Work order —
Could you please output all of the data exactly, without the images?

Saved entries:
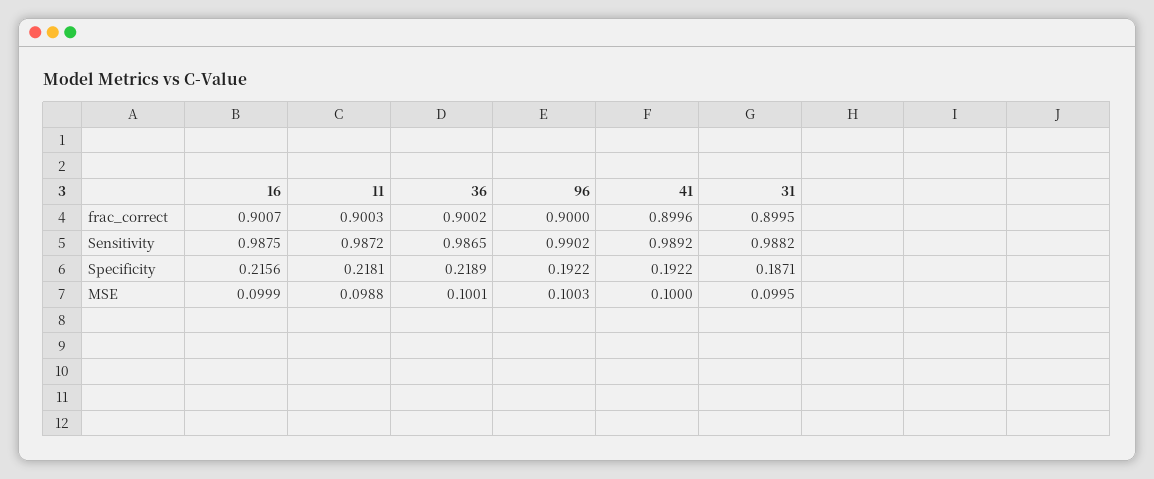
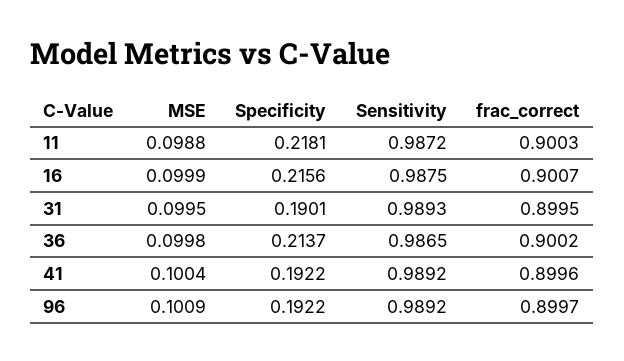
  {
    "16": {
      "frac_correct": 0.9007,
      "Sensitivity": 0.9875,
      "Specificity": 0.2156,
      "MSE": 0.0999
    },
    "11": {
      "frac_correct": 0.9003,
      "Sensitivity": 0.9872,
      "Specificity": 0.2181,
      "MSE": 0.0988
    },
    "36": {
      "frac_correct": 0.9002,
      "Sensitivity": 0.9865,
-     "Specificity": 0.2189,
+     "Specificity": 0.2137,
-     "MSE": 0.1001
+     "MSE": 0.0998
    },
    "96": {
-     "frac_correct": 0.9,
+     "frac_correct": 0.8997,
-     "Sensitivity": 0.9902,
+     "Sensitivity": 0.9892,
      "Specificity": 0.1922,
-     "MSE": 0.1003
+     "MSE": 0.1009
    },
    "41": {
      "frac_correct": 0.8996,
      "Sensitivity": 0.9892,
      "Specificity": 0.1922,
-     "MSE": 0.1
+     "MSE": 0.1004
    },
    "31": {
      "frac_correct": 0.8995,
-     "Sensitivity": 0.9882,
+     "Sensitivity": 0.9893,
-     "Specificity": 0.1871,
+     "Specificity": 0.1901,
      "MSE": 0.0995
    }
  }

Answer space —
  {
    "16": {
      "frac_correct": 0.9007,
      "Sensitivity": 0.9875,
      "Specificity": 0.2156,
      "MSE": 0.0999
    },
    "11": {
      "frac_correct": 0.9003,
      "Sensitivity": 0.9872,
      "Specificity": 0.2181,
      "MSE": 0.0988
    },
    "36": {
      "frac_correct": 0.9002,
      "Sensitivity": 0.9865,
-     "Specificity": 0.2189,
+     "Specificity": 0.2137,
-     "MSE": 0.1001
+     "MSE": 0.0998
    },
    "96": {
-     "frac_correct": 0.9,
+     "frac_correct": 0.8997,
-     "Sensitivity": 0.9902,
+     "Sensitivity": 0.9892,
      "Specificity": 0.1922,
-     "MSE": 0.1003
+     "MSE": 0.1009
    },
    "41": {
      "frac_correct": 0.8996,
      "Sensitivity": 0.9892,
      "Specificity": 0.1922,
-     "MSE": 0.1
+     "MSE": 0.1004
    },
    "31": {
      "frac_correct": 0.8995,
-     "Sensitivity": 0.9882,
+     "Sensitivity": 0.9893,
-     "Specificity": 0.1871,
+     "Specificity": 0.1901,
      "MSE": 0.0995
    }
  }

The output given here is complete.